— Activity —
Copying task for the records below: reproduce each one exactly and drop the pictures.
Material supplied below:
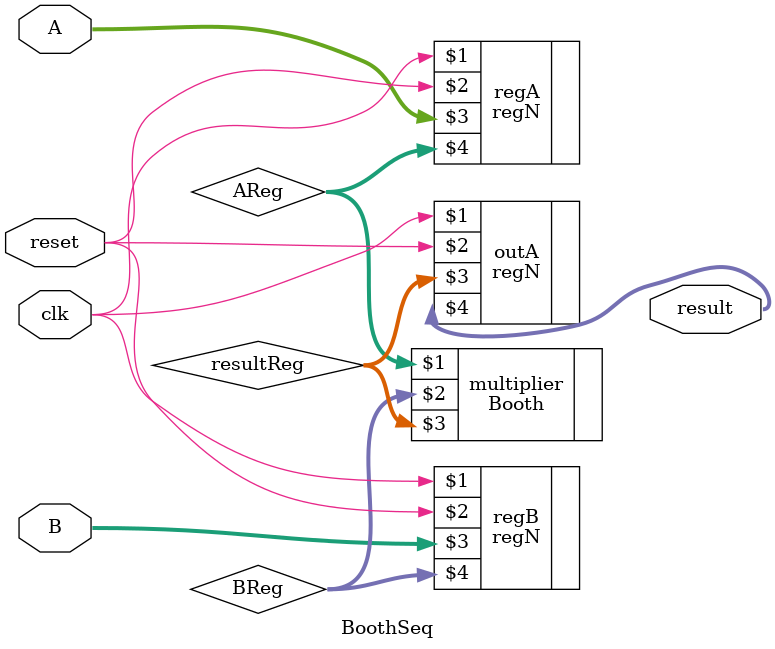
<source format=v>
module BoothSeq(
    A,
    B,
    clk,
    reset,
    result
);
input clk, reset;
input [31:0] A,B;
output [63:0]  result;
wire [31:0] AReg;
wire [31:0] BReg;
wire [63:0] resultReg;
regN #(32) regA (
    clk,
    reset,
    A,
    AReg
);
regN #(32) regB (
    clk,
    reset,
    B,
    BReg
);
Booth multiplier(
    AReg,
    BReg,
    resultReg
);
regN #(64) outA (
    clk,
    reset,
    resultReg[63:0],
    result[63:0]
);

endmodule
</source>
End of Material supplied.
— Answer for the task —
<source format=v>
module BoothSeq(
    A,
    B,
    clk,
    reset,
    result
);
input clk, reset;
input [31:0] A,B;
output [63:0]  result;
wire [31:0] AReg;
wire [31:0] BReg;
wire [63:0] resultReg;
regN #(32) regA (
    clk,
    reset,
    A,
    AReg
);
regN #(32) regB (
    clk,
    reset,
    B,
    BReg
);
Booth multiplier(
    AReg,
    BReg,
    resultReg
);
regN #(64) outA (
    clk,
    reset,
    resultReg[63:0],
    result[63:0]
);

endmodule
</source>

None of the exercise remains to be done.